The proposal to open the facility next week, while holding a public meeting to discuss the facility the week following its opening, is misguided and leading to anxiety and trepidation for people that live near the site in South Philadelphia. For that reason, we’re asking Safehouse to reconsider their timeline and hold a public meeting prior to opening their facility to get public input and explain the process of harm reduction to the entire community.

City Councilmembers Kenyatta Johnson and Mark Squilla, whose 1st and 2nd Districts cover South Philadelphia, also expressed dismay that the site selection process unfolded with minimal community input. 

A Squilla spokesperson told PhillyVoice that he and Johnson are working together to address the concerns of constituents and create a more inclusive opportunity for feedback. 

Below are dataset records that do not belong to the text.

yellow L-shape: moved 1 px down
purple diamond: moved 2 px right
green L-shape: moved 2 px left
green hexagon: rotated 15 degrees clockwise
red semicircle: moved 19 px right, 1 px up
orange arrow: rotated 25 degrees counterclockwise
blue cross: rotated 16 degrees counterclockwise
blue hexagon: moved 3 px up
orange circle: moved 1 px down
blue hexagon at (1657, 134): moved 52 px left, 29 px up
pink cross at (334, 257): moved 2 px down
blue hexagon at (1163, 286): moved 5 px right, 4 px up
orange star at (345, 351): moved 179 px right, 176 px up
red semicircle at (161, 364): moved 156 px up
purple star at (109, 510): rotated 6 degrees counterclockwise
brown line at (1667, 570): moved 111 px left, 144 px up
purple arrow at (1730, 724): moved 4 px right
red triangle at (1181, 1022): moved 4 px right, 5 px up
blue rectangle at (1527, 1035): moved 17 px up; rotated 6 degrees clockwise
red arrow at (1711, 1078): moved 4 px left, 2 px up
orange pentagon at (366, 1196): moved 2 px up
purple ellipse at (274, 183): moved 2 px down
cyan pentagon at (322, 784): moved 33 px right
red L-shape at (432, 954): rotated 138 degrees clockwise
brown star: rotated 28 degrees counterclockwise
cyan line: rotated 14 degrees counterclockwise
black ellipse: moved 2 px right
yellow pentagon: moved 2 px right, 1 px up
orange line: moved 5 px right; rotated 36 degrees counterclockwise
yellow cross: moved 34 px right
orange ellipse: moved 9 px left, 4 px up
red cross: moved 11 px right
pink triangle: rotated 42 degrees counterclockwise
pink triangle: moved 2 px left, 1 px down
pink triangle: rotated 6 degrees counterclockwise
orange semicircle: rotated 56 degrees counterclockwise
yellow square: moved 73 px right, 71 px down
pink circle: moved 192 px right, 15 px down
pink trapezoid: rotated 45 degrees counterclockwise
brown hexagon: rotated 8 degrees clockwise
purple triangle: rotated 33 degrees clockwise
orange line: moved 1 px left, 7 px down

Philadelphia has recorded more than 1,100 overdose deaths in each of the last few years, one of the highest totals in the United States. The crisis prompted a major city initiative to combat the opioid epidemic, drug trade and associated homelessness, specifically in Kensington. But the problem is also significant in South Philadelphia. 

While the city has made some progress in reducing overdose deaths, Philadelphia Mayor Jim Kenney has expressed support for the opening of an OPS. He applauded the court's ruling on Tuesday. 

"The city will continue to support private operators such as Safehouse that seek to establish overdose prevention sites in Philadelphia," Kenney said in a statement.

Earlier this month, city officials released an outline of a safety plan, including policing and secondary resources, for the eventual opening of an OPS in Philadelphia. 

U.S. Attorney William McSwain, who led the legal challenge against the OPS, again vowed to appeal to the 3rd U.S. Circuit Court of Appeals.

“What Safehouse proposes is a radical experiment that would invite thousands of people onto its property for the purpose of injecting illegal drugs,” McSwain said Tuesday. 

What happens in Philadelphia could influence several other U.S. cities that have expressed interest in opening up an OPS, from New York and Seattle to San Francisco.